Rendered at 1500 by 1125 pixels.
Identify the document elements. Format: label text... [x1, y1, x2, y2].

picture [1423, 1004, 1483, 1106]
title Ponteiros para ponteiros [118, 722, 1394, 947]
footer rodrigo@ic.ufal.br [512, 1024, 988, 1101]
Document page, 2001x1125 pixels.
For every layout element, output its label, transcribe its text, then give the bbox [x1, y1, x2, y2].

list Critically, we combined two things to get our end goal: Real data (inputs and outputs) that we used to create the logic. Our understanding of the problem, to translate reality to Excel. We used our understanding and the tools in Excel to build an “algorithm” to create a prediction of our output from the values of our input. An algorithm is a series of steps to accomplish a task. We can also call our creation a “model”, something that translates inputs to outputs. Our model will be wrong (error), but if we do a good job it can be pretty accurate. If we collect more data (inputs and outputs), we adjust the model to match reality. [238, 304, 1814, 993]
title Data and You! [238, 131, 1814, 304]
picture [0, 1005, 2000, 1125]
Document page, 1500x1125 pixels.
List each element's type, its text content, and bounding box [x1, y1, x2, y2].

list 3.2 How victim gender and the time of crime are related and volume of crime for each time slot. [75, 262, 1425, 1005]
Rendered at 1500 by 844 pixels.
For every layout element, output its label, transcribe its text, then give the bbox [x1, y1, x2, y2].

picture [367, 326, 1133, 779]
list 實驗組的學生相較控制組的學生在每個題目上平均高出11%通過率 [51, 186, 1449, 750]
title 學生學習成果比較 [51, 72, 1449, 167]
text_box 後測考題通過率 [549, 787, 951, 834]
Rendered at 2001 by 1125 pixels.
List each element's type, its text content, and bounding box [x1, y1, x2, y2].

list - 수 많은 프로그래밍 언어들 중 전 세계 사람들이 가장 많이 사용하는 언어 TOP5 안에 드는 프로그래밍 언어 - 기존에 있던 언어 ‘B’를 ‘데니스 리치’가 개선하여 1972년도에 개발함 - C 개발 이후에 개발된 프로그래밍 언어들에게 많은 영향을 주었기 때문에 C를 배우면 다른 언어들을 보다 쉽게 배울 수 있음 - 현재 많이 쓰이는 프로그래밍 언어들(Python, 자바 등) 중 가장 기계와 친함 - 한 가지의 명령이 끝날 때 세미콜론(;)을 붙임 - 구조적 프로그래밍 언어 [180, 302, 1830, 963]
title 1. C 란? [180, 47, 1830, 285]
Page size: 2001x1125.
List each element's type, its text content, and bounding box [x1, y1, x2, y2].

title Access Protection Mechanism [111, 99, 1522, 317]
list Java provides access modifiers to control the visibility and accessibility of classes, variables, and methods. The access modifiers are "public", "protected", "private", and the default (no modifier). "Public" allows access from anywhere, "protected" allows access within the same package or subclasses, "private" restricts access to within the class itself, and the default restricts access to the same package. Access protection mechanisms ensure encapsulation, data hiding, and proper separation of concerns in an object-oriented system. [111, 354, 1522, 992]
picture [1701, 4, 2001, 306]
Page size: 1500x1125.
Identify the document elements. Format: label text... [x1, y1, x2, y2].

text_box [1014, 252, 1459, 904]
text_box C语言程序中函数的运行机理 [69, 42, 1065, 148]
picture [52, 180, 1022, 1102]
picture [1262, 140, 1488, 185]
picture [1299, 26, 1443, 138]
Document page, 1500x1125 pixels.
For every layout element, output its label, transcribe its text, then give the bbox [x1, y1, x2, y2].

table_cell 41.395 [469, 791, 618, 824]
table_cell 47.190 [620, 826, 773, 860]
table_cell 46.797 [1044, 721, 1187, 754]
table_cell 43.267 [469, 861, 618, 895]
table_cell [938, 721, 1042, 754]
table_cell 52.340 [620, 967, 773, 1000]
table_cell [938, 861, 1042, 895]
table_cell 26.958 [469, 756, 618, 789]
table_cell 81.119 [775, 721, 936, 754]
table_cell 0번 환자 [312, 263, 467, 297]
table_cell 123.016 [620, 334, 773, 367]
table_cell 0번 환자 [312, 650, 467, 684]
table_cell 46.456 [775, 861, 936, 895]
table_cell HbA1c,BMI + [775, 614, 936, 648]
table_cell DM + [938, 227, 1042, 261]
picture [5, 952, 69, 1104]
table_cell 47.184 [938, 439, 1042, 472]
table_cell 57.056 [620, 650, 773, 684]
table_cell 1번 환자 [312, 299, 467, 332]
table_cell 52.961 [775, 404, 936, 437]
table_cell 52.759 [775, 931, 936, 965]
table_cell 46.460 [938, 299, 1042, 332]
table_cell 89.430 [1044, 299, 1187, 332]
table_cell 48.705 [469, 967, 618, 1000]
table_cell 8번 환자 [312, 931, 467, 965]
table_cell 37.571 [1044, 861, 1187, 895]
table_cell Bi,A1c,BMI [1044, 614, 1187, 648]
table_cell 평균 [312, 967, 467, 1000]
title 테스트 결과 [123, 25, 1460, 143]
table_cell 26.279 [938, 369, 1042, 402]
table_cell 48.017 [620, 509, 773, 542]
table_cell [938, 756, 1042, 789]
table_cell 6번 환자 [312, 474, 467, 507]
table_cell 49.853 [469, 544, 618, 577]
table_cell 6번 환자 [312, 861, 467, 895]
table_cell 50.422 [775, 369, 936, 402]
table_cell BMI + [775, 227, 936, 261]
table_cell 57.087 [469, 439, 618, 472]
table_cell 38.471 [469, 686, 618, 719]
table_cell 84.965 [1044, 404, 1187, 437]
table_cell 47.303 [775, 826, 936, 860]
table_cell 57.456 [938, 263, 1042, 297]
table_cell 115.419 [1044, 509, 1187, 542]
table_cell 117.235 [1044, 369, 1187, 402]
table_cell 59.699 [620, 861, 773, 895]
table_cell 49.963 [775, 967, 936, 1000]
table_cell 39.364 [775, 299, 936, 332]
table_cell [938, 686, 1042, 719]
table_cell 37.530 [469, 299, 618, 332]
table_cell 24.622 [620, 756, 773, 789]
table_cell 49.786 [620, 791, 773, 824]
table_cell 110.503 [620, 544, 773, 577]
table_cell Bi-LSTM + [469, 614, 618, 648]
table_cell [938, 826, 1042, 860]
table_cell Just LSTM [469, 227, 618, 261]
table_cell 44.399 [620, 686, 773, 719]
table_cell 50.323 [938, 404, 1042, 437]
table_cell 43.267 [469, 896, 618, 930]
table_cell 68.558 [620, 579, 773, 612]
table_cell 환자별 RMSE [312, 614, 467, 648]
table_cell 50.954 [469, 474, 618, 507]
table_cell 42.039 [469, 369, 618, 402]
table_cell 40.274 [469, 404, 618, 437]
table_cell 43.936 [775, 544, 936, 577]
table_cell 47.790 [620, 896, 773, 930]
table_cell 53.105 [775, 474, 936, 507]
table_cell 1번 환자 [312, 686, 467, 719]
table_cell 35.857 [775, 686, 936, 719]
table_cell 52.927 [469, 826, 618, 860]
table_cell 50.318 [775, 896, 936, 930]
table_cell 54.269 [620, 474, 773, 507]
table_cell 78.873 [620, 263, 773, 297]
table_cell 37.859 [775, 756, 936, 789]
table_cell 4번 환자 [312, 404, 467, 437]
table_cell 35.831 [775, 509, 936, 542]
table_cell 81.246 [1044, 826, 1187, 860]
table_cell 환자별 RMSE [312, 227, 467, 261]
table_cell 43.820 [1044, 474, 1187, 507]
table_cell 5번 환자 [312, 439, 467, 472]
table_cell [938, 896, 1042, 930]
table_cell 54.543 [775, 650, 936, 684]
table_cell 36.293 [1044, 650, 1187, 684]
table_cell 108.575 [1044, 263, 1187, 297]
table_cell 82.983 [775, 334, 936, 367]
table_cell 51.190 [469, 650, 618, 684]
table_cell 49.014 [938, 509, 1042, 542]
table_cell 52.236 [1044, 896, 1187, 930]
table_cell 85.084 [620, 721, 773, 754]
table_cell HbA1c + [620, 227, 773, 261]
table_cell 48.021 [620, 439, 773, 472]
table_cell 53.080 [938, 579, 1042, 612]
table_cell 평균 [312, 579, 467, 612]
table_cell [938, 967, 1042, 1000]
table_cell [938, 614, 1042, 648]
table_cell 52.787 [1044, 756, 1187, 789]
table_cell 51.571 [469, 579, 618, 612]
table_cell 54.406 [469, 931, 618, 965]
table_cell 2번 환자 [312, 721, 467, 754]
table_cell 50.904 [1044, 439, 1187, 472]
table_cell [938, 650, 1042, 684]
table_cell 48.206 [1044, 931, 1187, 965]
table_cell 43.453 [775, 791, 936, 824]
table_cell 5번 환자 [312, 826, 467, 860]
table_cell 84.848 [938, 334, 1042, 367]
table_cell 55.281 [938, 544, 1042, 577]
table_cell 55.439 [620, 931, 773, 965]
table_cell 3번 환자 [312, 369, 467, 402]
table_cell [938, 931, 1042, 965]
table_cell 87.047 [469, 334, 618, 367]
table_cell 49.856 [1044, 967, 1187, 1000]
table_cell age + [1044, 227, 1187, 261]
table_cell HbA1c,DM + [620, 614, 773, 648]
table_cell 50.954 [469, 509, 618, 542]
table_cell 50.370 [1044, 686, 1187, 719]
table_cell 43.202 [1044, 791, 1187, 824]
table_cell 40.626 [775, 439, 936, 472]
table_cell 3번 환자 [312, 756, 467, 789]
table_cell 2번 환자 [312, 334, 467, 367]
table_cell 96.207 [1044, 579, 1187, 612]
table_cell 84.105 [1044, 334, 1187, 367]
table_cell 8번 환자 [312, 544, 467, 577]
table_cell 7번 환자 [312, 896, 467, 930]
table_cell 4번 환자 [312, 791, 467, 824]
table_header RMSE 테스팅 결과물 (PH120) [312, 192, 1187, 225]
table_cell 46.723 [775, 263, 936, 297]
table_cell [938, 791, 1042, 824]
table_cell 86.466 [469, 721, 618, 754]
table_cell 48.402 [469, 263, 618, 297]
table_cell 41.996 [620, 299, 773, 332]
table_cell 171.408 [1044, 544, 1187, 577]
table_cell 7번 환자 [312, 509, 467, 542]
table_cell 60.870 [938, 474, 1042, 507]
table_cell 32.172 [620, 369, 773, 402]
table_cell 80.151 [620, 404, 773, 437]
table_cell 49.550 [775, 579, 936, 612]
───
All lines with the string "RMSE" must be copied from the data.

▸ **Solution to this task**
table_cell 환자별 RMSE [312, 614, 467, 648]
table_cell 환자별 RMSE [312, 227, 467, 261]
table_header RMSE 테스팅 결과물 (PH120) [312, 192, 1187, 225]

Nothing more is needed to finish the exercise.